I attempted to use %>%
and group_by()
to select the data I want, and then I tried to invoke the t-test as shown below.
library(dplyr)
a <- c("AA","AA","AA","AB","AB","AB")
b <- c(1,2,3,1,2,3)
c <- c(12,34,56,78,90,12)
cols1 <- c("SampID", "Reps", "Vals")
df1 <- data.frame(a,b,c)
colnames(df1) <- cols1
df1
SampID Reps Vals
1 AA 1 12
2 AA 2 34
3 AA 3 56
4 AB 1 78
5 AB 2 90
6 AB 3 12
e <- c(1,2,3,4,5,6,7,8,9)
f <- c(11,22,33,44,55,66,77,88,99)
cols2 <- c("CtrlReps","CtrlVals")
df2 <- data.frame(e,f)
colnames(df2) <- cols2
df2
CtrlReps CtrlVals
1 1 11
2 2 22
3 3 33
4 4 44
5 5 55
6 6 66
7 7 77
8 8 88
9 9 99
df1 %>%
group_by(SampID) %>%
t.test(Vals, df2$CtrlVals, var.equal = FALSE)

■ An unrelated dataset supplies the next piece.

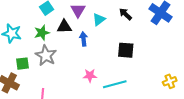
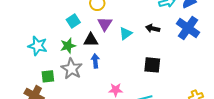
black arrow: (125, 14) -> (153, 28), turned -32
blue arrow: (84, 39) -> (95, 61), moved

This, however, returns an error:
Error in match.arg(alternative) :
'arg' must be NULL or a character vector
I also tried using do
but that returns an error as well:
outputs <- df1 %>%
group_by(SampID) %>%
do(tpvals = t.test(Vals, df2$CtrlVals, data = ., paired = FALSE, var.equal = FALSE)) %>%
summarise(SampID, pvals = tpvals$p.value)
Error in t.test(Vals, df2$CtrlVals, data = ., paired = FALSE, var.equal = FALSE) :
object 'Vals' not found
I am new to R, and I have exhausted my Google-Fu, so I have no idea what is happening. To the best of my knowledge, these two errors are unrelated, I think but resolving one or the other gives me a way out of the situation. I just don't know how. I am also sure that resolving this problem would immediately land me in the next problem (the one this post actually addresses).
Your inputs/guidance/help would be much appreciated!